C# HttpClient以multipart/form-data形式 提交文件和其它参数

　　调用文件接口，需要一个上传文件和一个Region参数，参考调用实例

 public async Task<WebApiResult> UploadFile(UploadFileModel info, IList<IFormFile> files)
        {
            try
            {
                var postContent = new MultipartFormDataContent();
                string boundary = string.Format("--{0}", DateTime.Now.Ticks.ToString("x"));
                postContent.Headers.Add("ContentType", $"multipart/form-data, boundary={boundary}");
                var requestUri = "/api/File/UploadFiles";
                if (files.Any())
                {
                    var stream = files[0].OpenReadStream();
                    //files为文件key, files[0].FileName 为文件名称
                    postContent.Add(new StreamContent(stream, (int)stream.Length), "files", files[0].FileName);
                    //Region为请求文件接口需要的参数，根据调用接口参数而定
                    postContent.Add(new StringContent(info.Region), "Region");

                }
                var response = await _httpclient.PostAsync(requestUri, postContent);
                if (response.IsSuccessStatusCode)
                {
                    var responseStr = await response.Content.ReadAsStringAsync();
                    var responseObj = JsonConvert.DeserializeObject<WebApiResult>(responseStr);
                    return responseObj;
                }
                //WebApiResult为自定义反会值
                return new WebApiResult(ApiResultCode.Fail, "保存失败");
            }
            catch (Exception ex)
            {
                throw new Exception("保存file异常");
            }

        }

:: 所附记录 ::
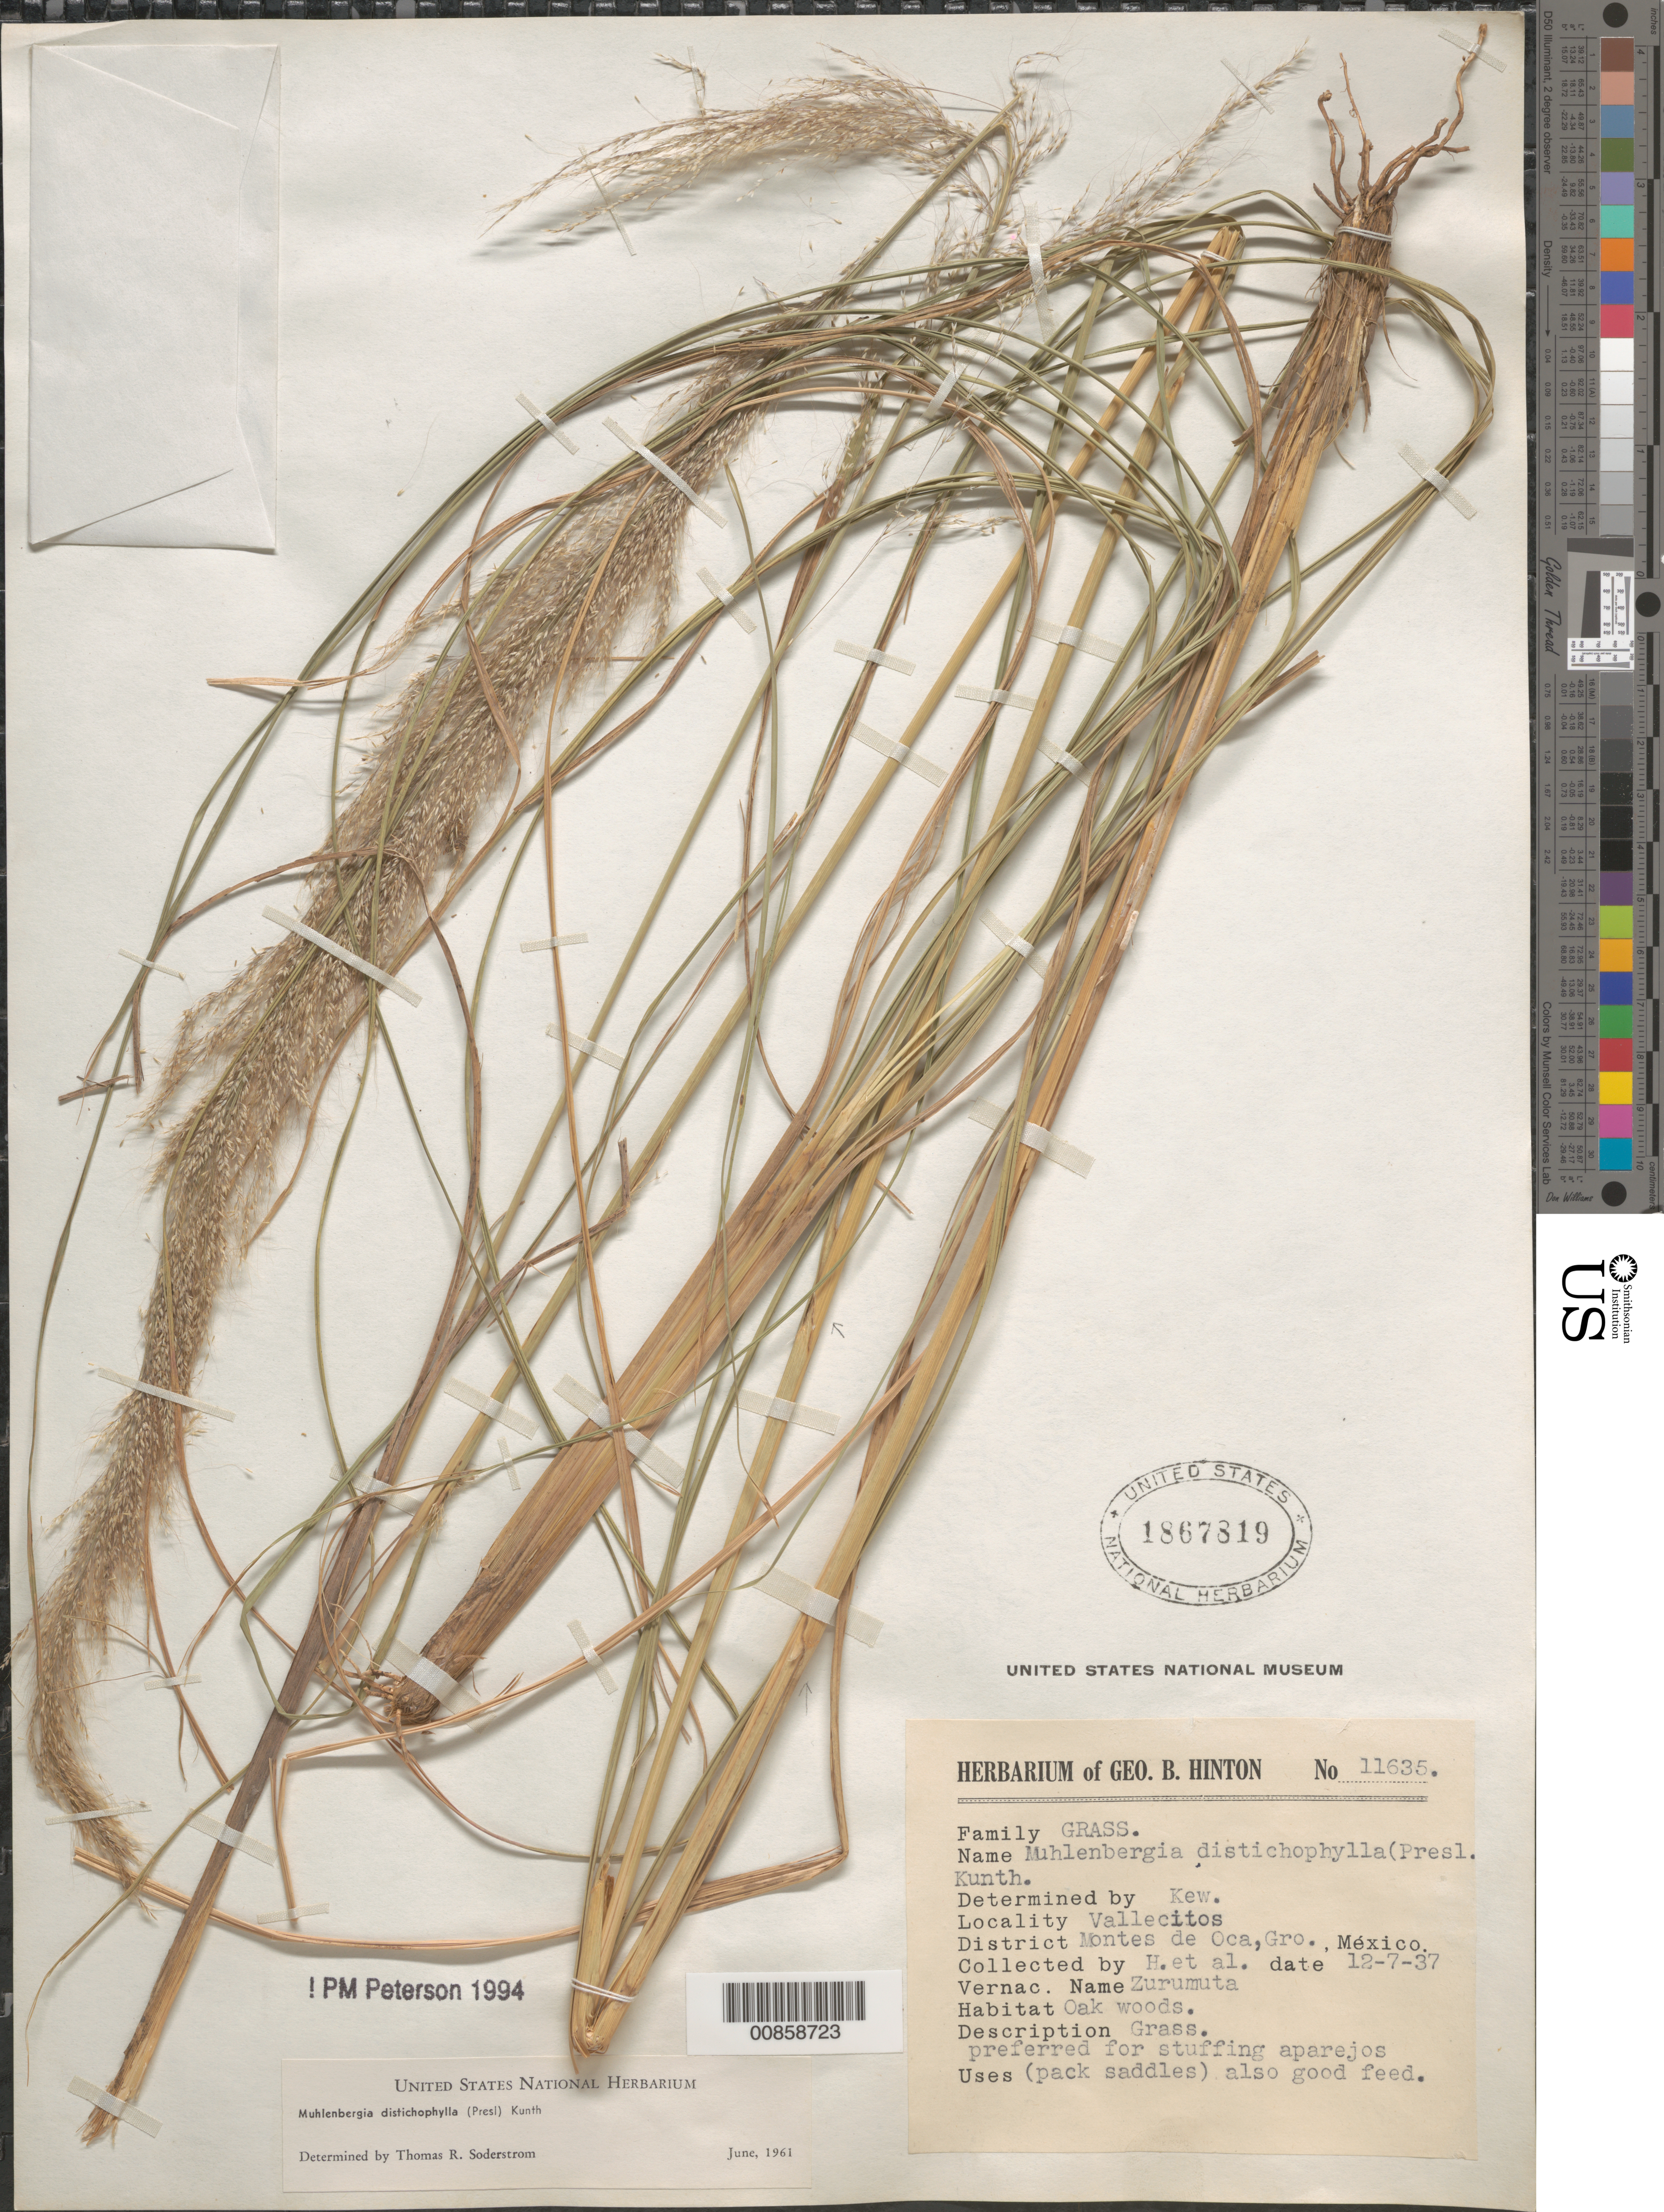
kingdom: Plantae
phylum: Tracheophyta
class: Liliopsida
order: Poales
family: Poaceae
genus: Muhlenbergia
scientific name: Muhlenbergia distichophylla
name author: (J. Presl) Kunth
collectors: G. B. Hinton & et al.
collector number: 11635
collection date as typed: Transcribed d/m/y: 7/12/37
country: Mexico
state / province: Guerrero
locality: Vallecitos. District Montes de Oca.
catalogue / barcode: US 1867819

:: 你的任务 ::
在这篇讲 HttpClient 以 multipart/form-data 提交文件的文本里，哪些局部变量是用 var 声明的？请全部列出。 这些记录取自另一个来源。

:: 输出结果 ::
postContent、requestUri、stream、response、responseStr、responseObj